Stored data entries
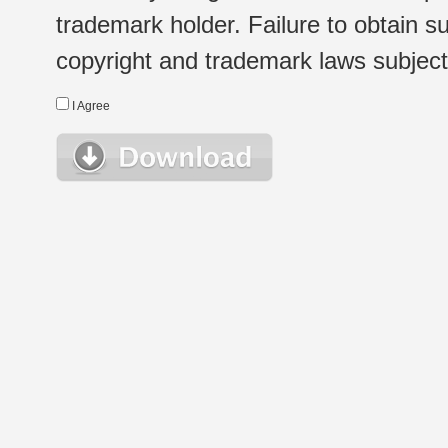
trademark holder. Failure to obtain su
copyright and trademark laws subject t
I Agree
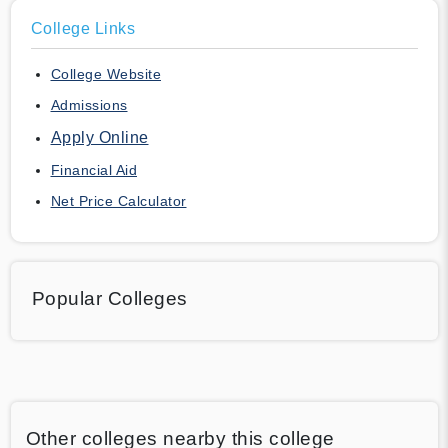
College Links
College Website
Admissions
Apply Online
Financial Aid
Net Price Calculator
Popular Colleges
Other colleges nearby this college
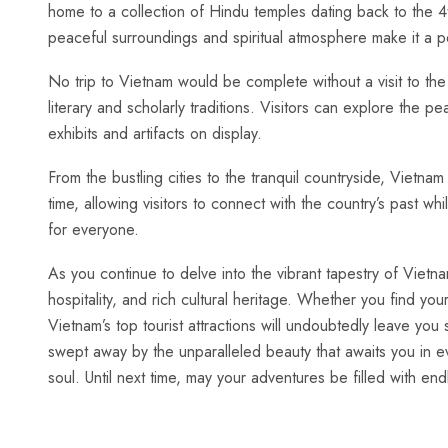
home to ⁣a collection of​ Hindu⁤ temples dating ⁣back to ⁣the 4t
peaceful surroundings and spiritual atmosphere make it a pe
No trip‍ to Vietnam would be complete without a visit to the 
literary and scholarly traditions. Visitors can ⁤explore the​ p
exhibits and artifacts on display.
From the‌ bustling cities to ⁢the tranquil countryside, Vietnam
⁣time, allowing visitors⁢ to connect⁤ with the country’s past w
for everyone.
As you continue to delve into the vibrant tapestry ⁢of Vietna
hospitality, and rich cultural ⁣heritage. ⁤Whether you find y
⁤Vietnam’s top tourist attractions⁣ will undoubtedly leave 
swept ⁤away by the ‌unparalleled beauty that awaits you in ev
soul. Until next‌ time, may your adventures be filled with e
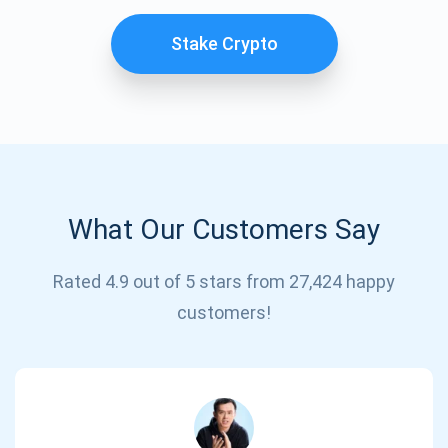
Stake Crypto
What Our Customers Say
Subscribe for Updates
Rated 4.9 out of 5 stars from 27,424 happy
customers!
Be the first to receive the latest project updates and
crypto guides
support@atomicwallet.io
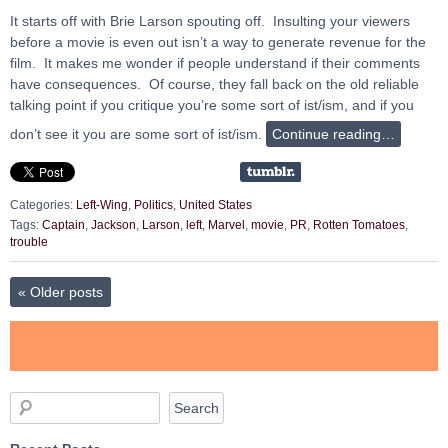
It starts off with Brie Larson spouting off. Insulting your viewers
before a movie is even out isn’t a way to generate revenue for the
film. It makes me wonder if people understand if their comments
have consequences. Of course, they fall back on the old reliable
talking point if you critique you’re some sort of ist/ism, and if you
don’t see it you are some sort of ist/ism.
Continue reading…
Categories:
Left-Wing
,
Politics
,
United States
Tags:
Captain
,
Jackson
,
Larson
,
left
,
Marvel
,
movie
,
PR
,
Rotten Tomatoes
,
trouble
«
Older posts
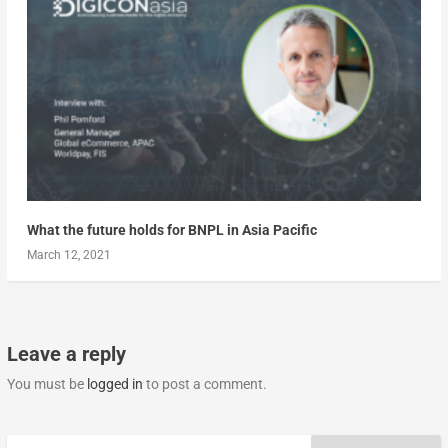
What the future holds for BNPL in Asia Pacific
March 12, 2021
Leave a reply
You must be
logged in
to post a comment.
Search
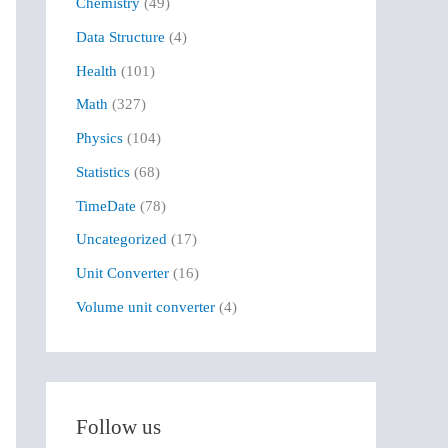
Chemistry
(49)
f
Data Structure
(4)
o
r
Health
(101)
:
Math
(327)
Physics
(104)
Statistics
(68)
TimeDate
(78)
Uncategorized
(17)
Unit Converter
(16)
Volume unit converter
(4)
Follow us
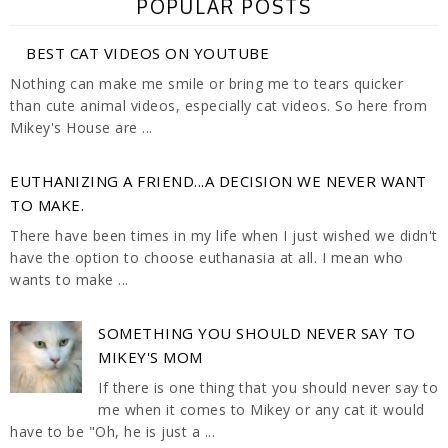
POPULAR POSTS
BEST CAT VIDEOS ON YOUTUBE
Nothing can make me smile or bring me to tears quicker
than cute animal videos, especially cat videos. So here from
Mikey's House are ...
EUTHANIZING A FRIEND...A DECISION WE NEVER WANT
TO MAKE.
There have been times in my life when I just wished we didn't
have the option to choose euthanasia at all. I mean who
wants to make ...
SOMETHING YOU SHOULD NEVER SAY TO
MIKEY'S MOM
If there is one thing that you should never say to
me when it comes to Mikey or any cat it would
have to be "Oh, he is just a ...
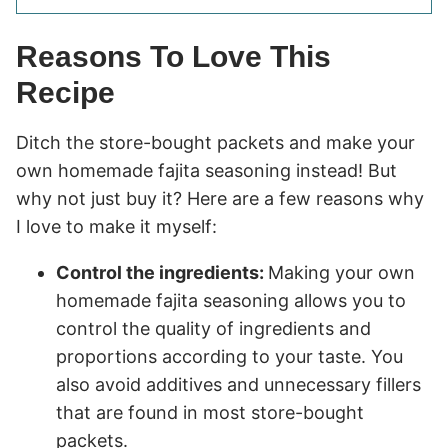
Reasons To Love This
Recipe
Ditch the store-bought packets and make your
own homemade fajita seasoning instead! But
why not just buy it? Here are a few reasons why
I love to make it myself:
Control the ingredients:
Making your own
homemade fajita seasoning allows you to
control the quality of ingredients and
proportions according to your taste. You
also avoid additives and unnecessary fillers
that are found in most store-bought
packets.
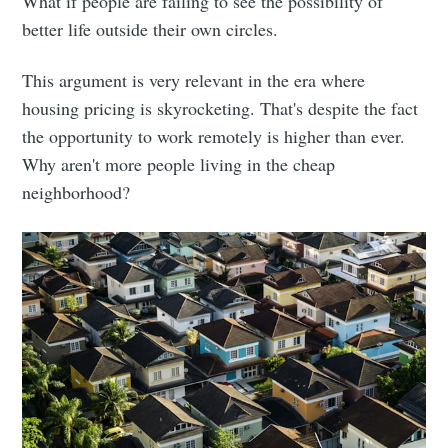
What if people are failing to see the possibility of
better life outside their own circles.
This argument is very relevant in the era where
housing pricing is skyrocketing. That's despite the fact
the opportunity to work remotely is higher than ever.
Why aren't more people living in the cheap
neighborhood?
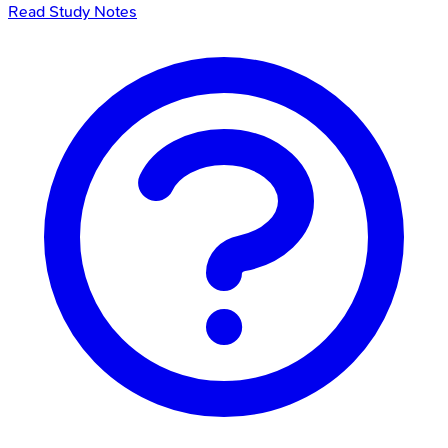
Read Study Notes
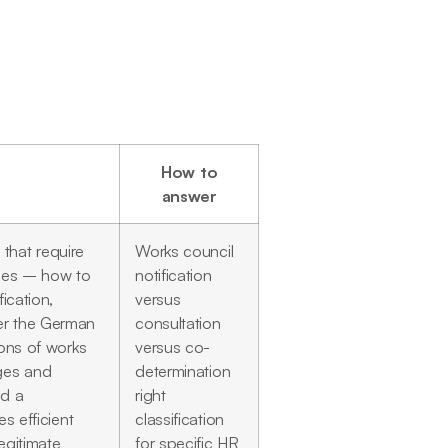
How to
answer
that require
Works council
ties – how to
notification
ication,
versus
er the German
consultation
ions of works
versus co-
nges and
determination
ld a
right
s efficient
classification
egitimate
for specific HR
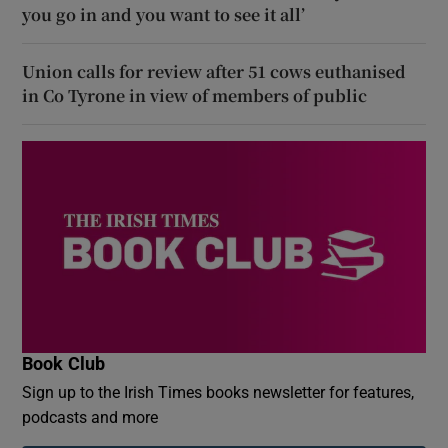
you go in and you want to see it all’
Union calls for review after 51 cows euthanised
in Co Tyrone in view of members of public
Book Club
Sign up to the Irish Times books newsletter for features,
podcasts and more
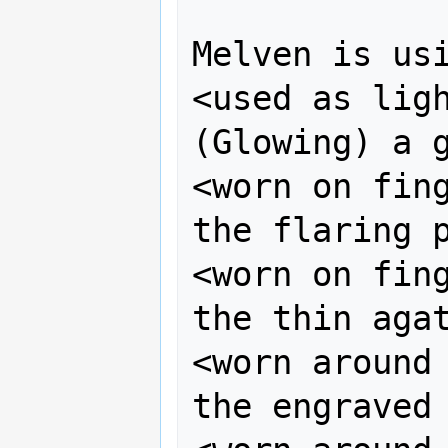
Melven is usi
<used as ligh
(Glowing) a g
<worn on fing
the flaring p
<worn on fing
the thin agat
<worn around 
the engraved 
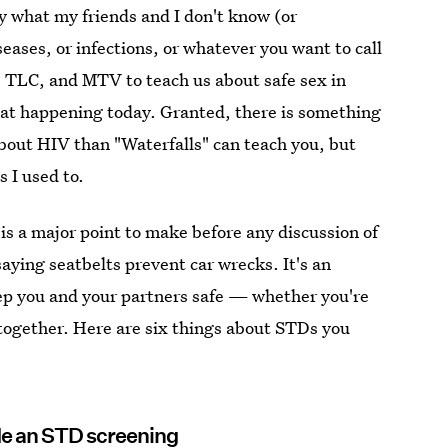
by what my friends and I don't know (or
eases, or infections, or whatever you want to call
, TLC, and MTV to teach us about safe sex in
that happening today. Granted, there is something
bout HIV than "Waterfalls" can teach you, but
 I used to.
s a major point to make before any discussion of
ying seatbelts prevent car wrecks. It's an
eep you and your partners safe — whether you're
ltogether. Here are six things about STDs you
ude an STD screening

== Task requirements ==
Make a verbatim copy of all the entries and strip out the pictures.

== Answer ==
trademark holder. Failure to obtain su
copyright and trademark laws subject t
I Agree
College Links
College Website
Admissions
Apply Online
Financial Aid
Net Price Calculator
Popular Colleges
Other colleges nearby this college
home to ⁣a collection of​ Hindu⁤ temples dating ⁣back to ⁣the 4t
peaceful surroundings and spiritual atmosphere make it a pe
No trip‍ to Vietnam would be complete without a visit to the 
literary and scholarly traditions. Visitors can ⁤explore the​ p
exhibits and artifacts on display.
From the‌ bustling cities to ⁢the tranquil countryside, Vietnam
⁣time, allowing visitors⁢ to connect⁤ with the country’s past w
for everyone.
As you continue to delve into the vibrant tapestry ⁢of Vietna
hospitality, and rich cultural ⁣heritage. ⁤Whether you find y
⁤Vietnam’s top tourist attractions⁣ will undoubtedly leave 
swept ⁤away by the ‌unparalleled beauty that awaits you in ev
soul. Until next‌ time, may your adventures be filled with e
Stake Crypto
What Our Customers Say
Subscribe for Updates
Rated 4.9 out of 5 stars from 27,424 happy
customers!
Be the first to receive the latest project updates and
crypto guides
support@atomicwallet.io
It starts off with Brie Larson spouting off. Insulting your viewers
before a movie is even out isn’t a way to generate revenue for the
film. It makes me wonder if people understand if their comments
have consequences. Of course, they fall back on the old reliable
talking point if you critique you’re some sort of ist/ism, and if you
don’t see it you are some sort of ist/ism.
Continue reading…
Categories:
Left-Wing
,
Politics
,
United States
Tags:
Captain
,
Jackson
,
Larson
,
left
,
Marvel
,
movie
,
PR
,
Rotten Tomatoes
,
trouble
«
Older posts
What the future holds for BNPL in Asia Pacific
March 12, 2021
Leave a reply
You must be
logged in
to post a comment.
Search
Chemistry
(49)
f
Data Structure
(4)
o
r
Health
(101)
:
Math
(327)
Physics
(104)
Statistics
(68)
TimeDate
(78)
Uncategorized
(17)
Unit Converter
(16)
Volume unit converter
(4)
Follow us
POPULAR POSTS
BEST CAT VIDEOS ON YOUTUBE
Nothing can make me smile or bring me to tears quicker
than cute animal videos, especially cat videos. So here from
Mikey's House are ...
EUTHANIZING A FRIEND...A DECISION WE NEVER WANT
TO MAKE.
There have been times in my life when I just wished we didn't
have the option to choose euthanasia at all. I mean who
wants to make ...
SOMETHING YOU SHOULD NEVER SAY TO
MIKEY'S MOM
If there is one thing that you should never say to
me when it comes to Mikey or any cat it would
have to be "Oh, he is just a ...
Reasons To Love This
Recipe
Ditch the store-bought packets and make your
own homemade fajita seasoning instead! But
why not just buy it? Here are a few reasons why
I love to make it myself:
Control the ingredients:
Making your own
homemade fajita seasoning allows you to
control the quality of ingredients and
proportions according to your taste. You
also avoid additives and unnecessary fillers
that are found in most store-bought
packets.
What if people are failing to see the possibility of
better life outside their own circles.
This argument is very relevant in the era where
housing pricing is skyrocketing. That's despite the fact
the opportunity to work remotely is higher than ever.
Why aren't more people living in the cheap
neighborhood?
Read Study Notes
How to
answer
that require
Works council
ties – how to
notification
ication,
versus
er the German
consultation
ions of works
versus co-
nges and
determination
ld a
right
s efficient
classification
egitimate
for specific HR
you go in and you want to see it all’
Union calls for review after 51 cows euthanised
in Co Tyrone in view of members of public
Book Club
Sign up to the Irish Times books newsletter for features,
podcasts and more
Melven is usi
<used as ligh
(Glowing) a g
<worn on fing
the flaring p
<worn on fing
the thin agat
<worn around 
the engraved 
by what my friends and I don't know (or
eases, or infections, or whatever you want to call
, TLC, and MTV to teach us about safe sex in
that happening today. Granted, there is something
bout HIV than "Waterfalls" can teach you, but
 I used to.
s a major point to make before any discussion of
ying seatbelts prevent car wrecks. It's an
eep you and your partners safe — whether you're
ltogether. Here are six things about STDs you
ude an STD screening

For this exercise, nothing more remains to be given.